- Alaimo in The Kentucky Fried Movie, 1977
- Born: Michael Lawrence Alaimo November 19, 1938 Brooklyn, New York, U.S.
- Died: May 2, 2025 (aged 86) Burbank, California, U.S.
- Education: Brooklyn College
- Occupations: Film, stage and television actor

= Michael Alaimo (actor) =

American actor (1938–2025)

Michael Lawrence Alaimo (November 19, 1938 – May 2, 2025) was an American film, stage and television actor.

== Life and career ==
Alaimo was born in Brooklyn, New York, the son of Frank and Isabelle Alaimo. He attended Brooklyn College, studying theatre. He acted at the New York Shakespeare Festival from 1961 to 1964. He began his screen career in 1964, appearing in the film Hamlet. In 1966, he appeared in the film The Love Merchant.
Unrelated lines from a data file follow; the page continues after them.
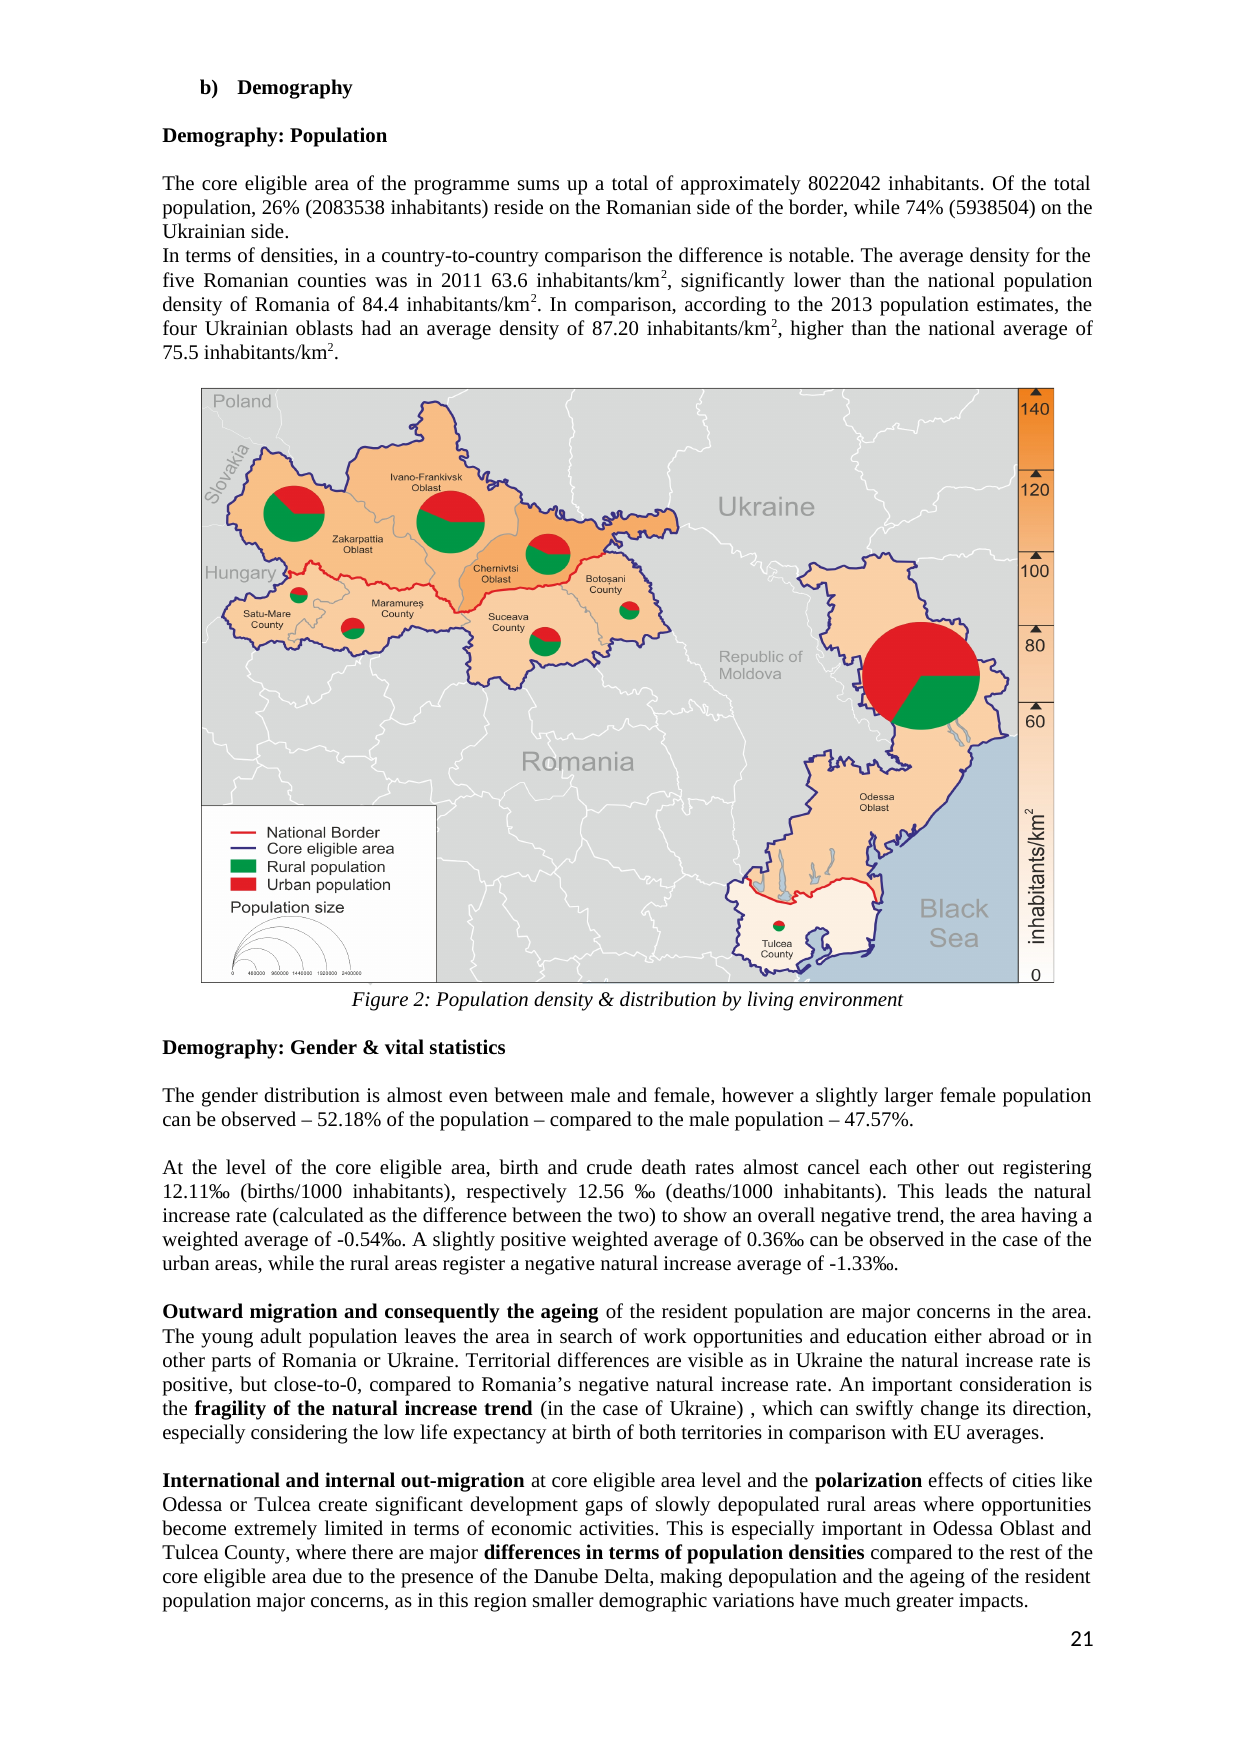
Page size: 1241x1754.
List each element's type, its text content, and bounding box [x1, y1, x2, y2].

text Demography: Population [162, 123, 1093, 147]
text Outward migration and consequently the ageing of the resident population are major concerns in the area. The young adult population leaves the area in search of work opportunities and education either abroad or in other parts of Romania or Ukraine. Territorial differences are visible as in Ukraine the natural increase rate is positive, but close-to-0, compared to Romania’s negative natural increase rate. An important consideration is the fragility of the natural increase trend (in the case of Ukraine) , which can swiftly change its direction, especially considering the low life expectancy at birth of both territories in comparison with EU averages. [162, 1299, 1093, 1444]
text The gender distribution is almost even between male and female, however a slightly larger female population can be observed – 52.18% of the population – compared to the male population – 47.57%. [162, 1083, 1093, 1131]
picture [201, 387, 1055, 987]
text In terms of densities, in a country-to-country comparison the difference is notable. The average density for the five Romanian counties was in 2011 63.6 inhabitants/km2, significantly lower than the national population density of Romania of 84.4 inhabitants/km2. In comparison, according to the 2013 population estimates, the four Ukrainian oblasts had an average density of 87.20 inhabitants/km2, higher than the national average of 75.5 inhabitants/km2. [162, 243, 1093, 364]
text Figure 2: Population density & distribution by living environment [162, 987, 1093, 1011]
text International and internal out-migration at core eligible area level and the polarization effects of cities like Odessa or Tulcea create significant development gaps of slowly depopulated rural areas where opportunities become extremely limited in terms of economic activities. This is especially important in Odessa Oblast and Tulcea County, where there are major differences in terms of population densities compared to the rest of the core eligible area due to the presence of the Danube Delta, making depopulation and the ageing of the resident population major concerns, as in this region smaller demographic variations have much greater impacts. [162, 1468, 1093, 1612]
text Demography: Gender & vital statistics [162, 1035, 1093, 1059]
text The core eligible area of the programme sums up a total of approximately 8022042 inhabitants. Of the total population, 26% (2083538 inhabitants) reside on the Romanian side of the border, while 74% (5938504) on the Ukrainian side. [162, 171, 1093, 243]
text At the level of the core eligible area, birth and crude death rates almost cancel each other out registering 12.11‰ (births/1000 inhabitants), respectively 12.56 ‰ (deaths/1000 inhabitants). This leads the natural increase rate (calculated as the difference between the two) to show an overall negative trend, the area having a weighted average of -0.54‰. A slightly positive weighted average of 0.36‰ can be observed in the case of the urban areas, while the rural areas register a negative natural increase average of -1.33‰. [162, 1155, 1093, 1275]
list Demography [199, 75, 1093, 99]
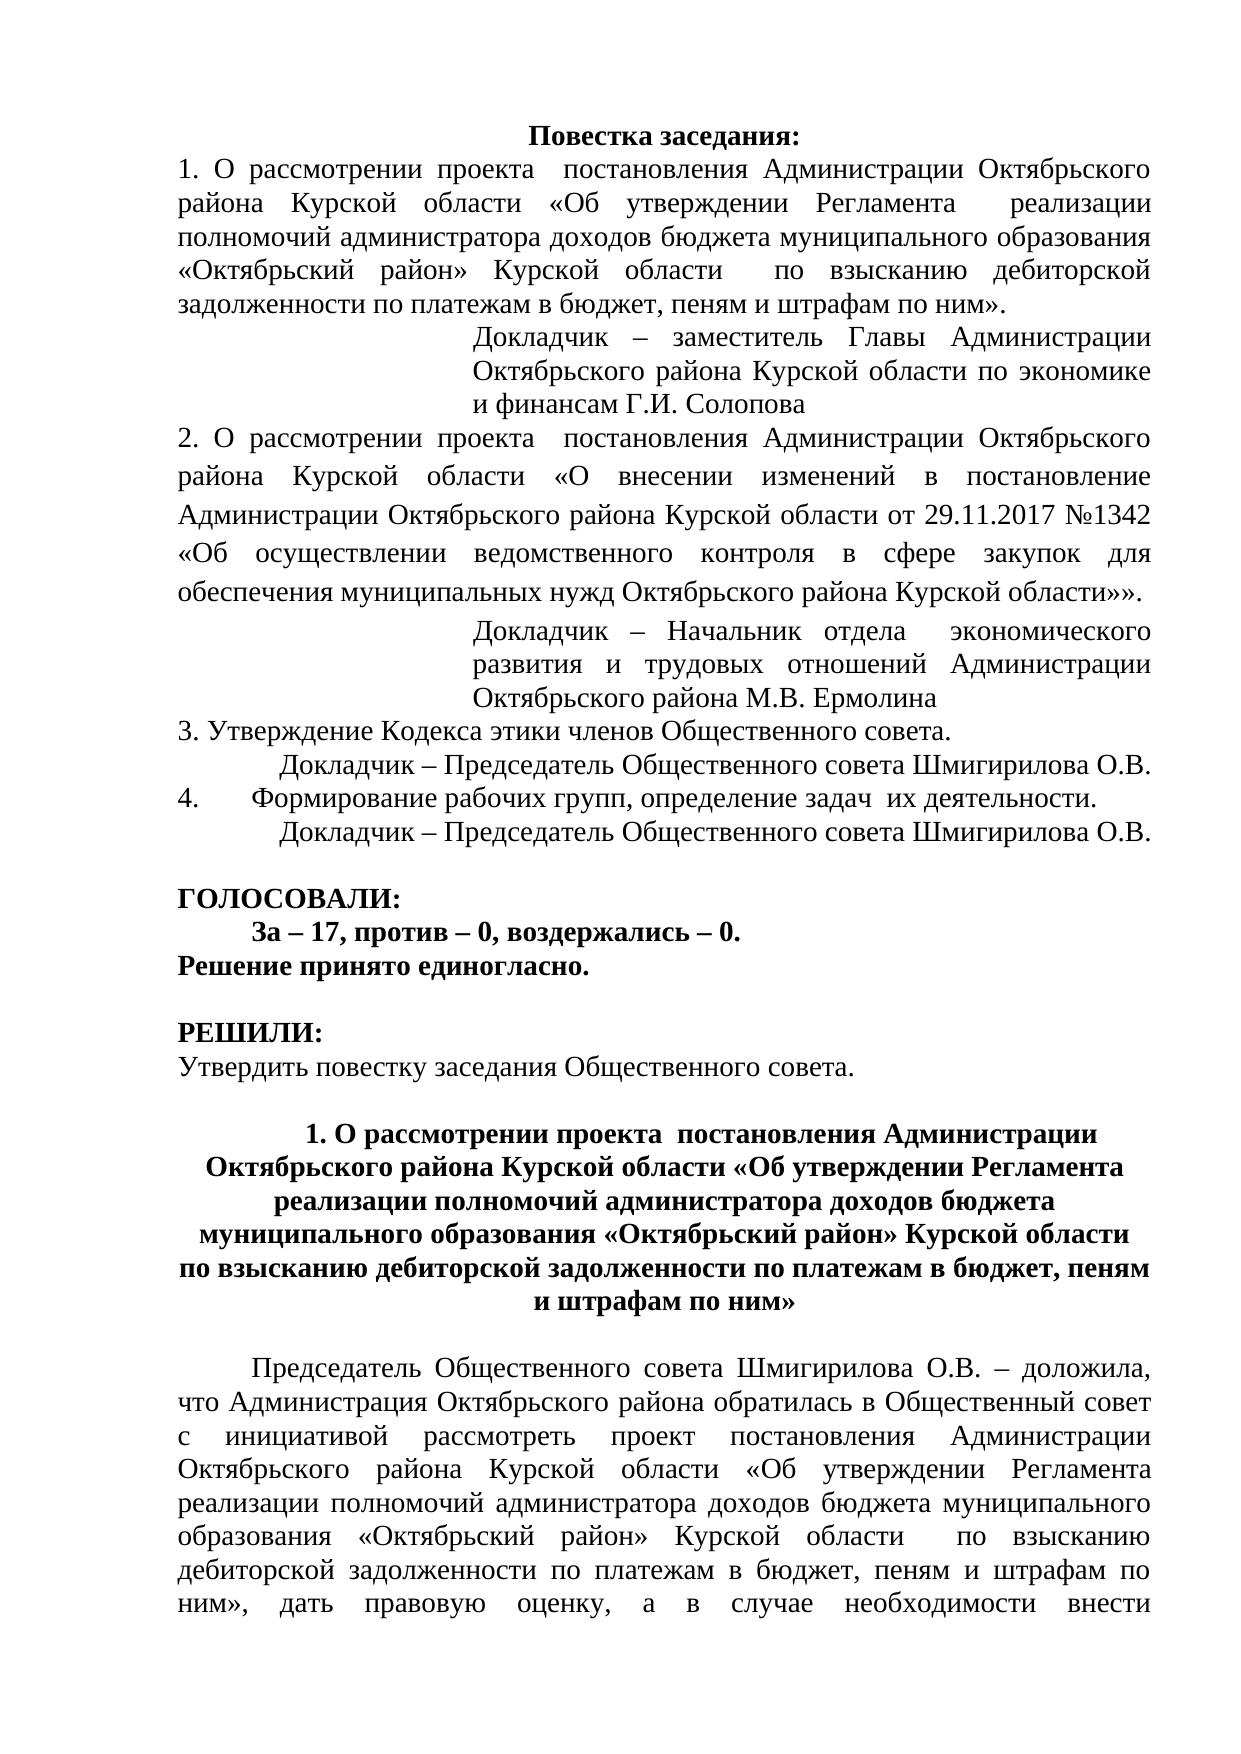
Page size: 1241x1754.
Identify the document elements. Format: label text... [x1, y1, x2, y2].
Later in his career, Alaimo made his television debut in the CBS detective television series Barnaby Jones. In 1979, he starred as the title character's employer Norval Shadrack in the CBS sitcom television series Billy, starring along with Steve Guttenberg, James Gallery, Peggy Pope, Paula Trueman and Bruce Talkington. He guest-starred in numerous television programs including Barney Miller, Lou Grant, The Six Million Dollar Man, Eight Is Enough, Dynasty, Hill Street Blues, Cheers, The Paper Chase, Night Court and The Drew Carey Show. He also appeared in numerous films such as The China Syndrome, Space Jam, Mr. Mom, All I Want for Christmas, She's Out of Control and The Kentucky Fried Movie.

Alaimo retired from acting in 2018, last appearing in the film Frank & Ava.

== Death ==
Alaimo died on May 2, 2025, at his home in Burbank, California, at the age of 86.